Internals and Programmer's Guide
This guide includes a specification of the modules in the World-Wide
Web Library of common code and the relationships between them.
Every module in the library has a HTML document associated with it
containing a detailed description of the functionality and interface
to other modules. This page is the top node for the implementation
specific documentation and contains links to all the modules in the
library. The documentation on the library is dynamically kept up to
date as the actual include files (.h) are generated from the HTML
documents using the Line
Mode Browser. Look here to see the current
version number of the library
The document is divided into the following sections:
Note: When compiling the library please make sure that you
have a relatively new version of the Line Mode Browser that parses the
HTML documents correctly (currently 2.13 and newer versions, June 1994).

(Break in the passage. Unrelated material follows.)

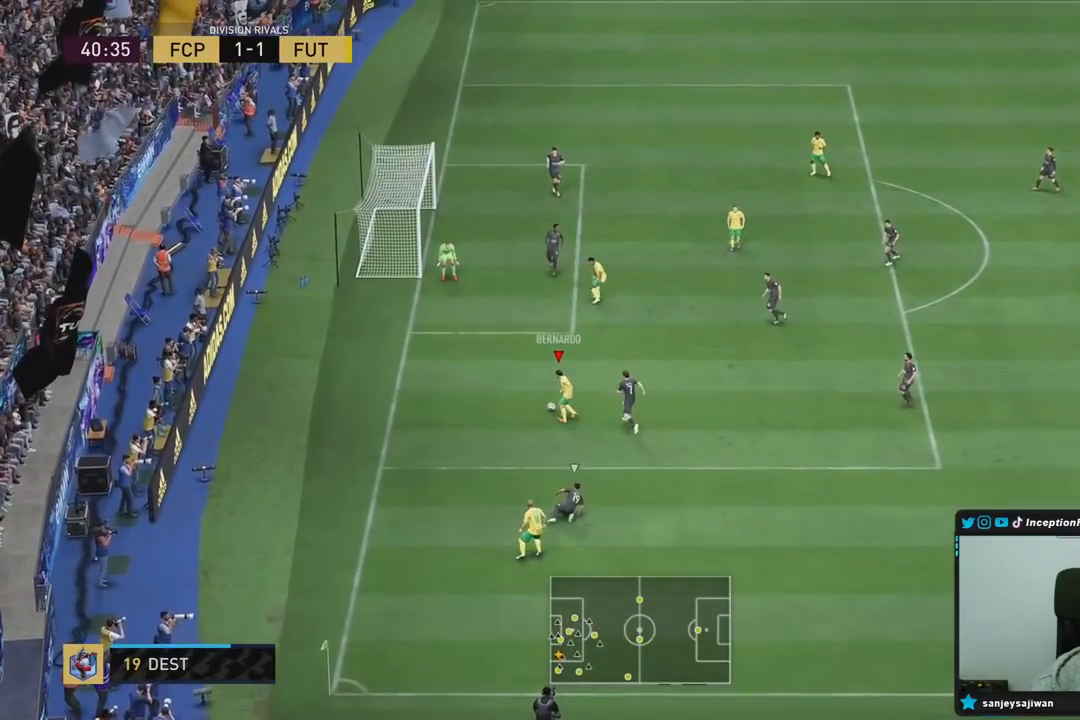
{"buttons": [], "left_stick": "center", "right_stick": "center", "events": [[17, "left_stick", "up-right"], [83, "CROSS", "up"], [267, "left_stick", "center"]]}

Also remember that when editing the module interfaces or adding functionality
then always use the HTML files and not the .h files!
Overview
Many current World-Wide
Web browsers and servers share a common architecture based on the
World-Wide Web Common Code Library. The interface between the library
and a WWW client or server is described in
Browser operation and
Using the common library. See also a general description of Hypertext
Terms.
The
control flow diagram of the Library shows the module interface to a WWW
Browser. In the diagram, the common code presented in this document is to the
right of the green line.
The main application module is a platform dependent module called by the
operating system, and it manages the overall running of the program. In the
CERN Line
Mode Browser, it is
HTBrowse. In the CERN HTTP
Server, it is
HTDaemon.
On behalf of the user, the client parses a request to the HTAccess Module that is the main entry node to the
library. When the request has been fulfilled (either in terms of an load or an
error message) the data is parsed back to the client through the HTML Module and the HText
Module, see also Information on
presentation modules.
- HTAccess
- The Access manager module which actually loads documents is based in
HTAccess.c. This uses all the protocol
modules. Given an anchor ID to jump to, it asks the anchor object for the
address in order to load it.
- HTFormat
- The Format Manager uses the parser
modules to load the document as appropriate. It can also decide on the
format of a file from its name. This module defines the HTConverter type.
- HTAnchor object
- An anchor exists for very URL or fragment identifier. The HTAnchor Module takes care of creating anchors,
managing the links between them and their attributes. This module is
independent of the type of graphics object (text, line drawing etc). It stores
hypertext addresses of anchors, and ensures that anchors with the same address
are the same anchor. See also the Anchor
Description )
- HTHistory
- Optional client module records and replays on request the documents which
the user visits
Configuration of the Library
Much of the trouble is getting everything defined appropriately, because the
rest of the library is so flexible. Modules to note are:
- HTInit
- The initialisation module for clients. This modules contains functions to
setup a list of MIME type converters that the client is capable of handling
and a set of bindings between file suffixes and MIME types. The module may be
replaced in custom clients.
- HTSInit
- The initialisation module for servers. May be replaced for custom
servers. Not part of the library, but part of the server.
- HTRule
- The module which reads the configuration file, and does translation of
URLs according to rules. It is currently replaced by
HTConfig Module in the CERN Server and no rule file is used in the Line
Mode Browser in order to keep it simple.
Many modules have a set of configuration flags that are external globals
described in the documentation of each module, i.e., the HTML files that
defines the .h files.
Modules to Overwrite
Many of the library modules that output data directly to the client or through
a server can easily be overwritten, e.g, by a GUI client. Below is a list of
moduels that specifically have been propared for this, but other modules can
be overwritten as well:
- HTML
- The HTML parser build upon the SGML parser
- HTErrorMsg
- This module generates the messages on the error
stack
- HTAlert
- See also Description of HTAlert
- HTEvent
- This is the internal event loop in the library for multi-threaded protocol
access. See also the description of multiple
threads
Communication Modules
This section covers the part of the library that is directly related to the
Network communication.
Communications Interface to the Network
The functionality of the HTTCP Module covers several
topics but they are all related to TCP/IP communication. All active and
passive connection establishment from the
Protocol Modules goes through this module. Furthermore, the module manages
a local host cache of visited hosts so that the Domain Name Server is only
consulted when necessary.
Other topics includes:
- I/O status indication (errno etc.)
- Information on remote hosts
- Information on local host (domain name etc.)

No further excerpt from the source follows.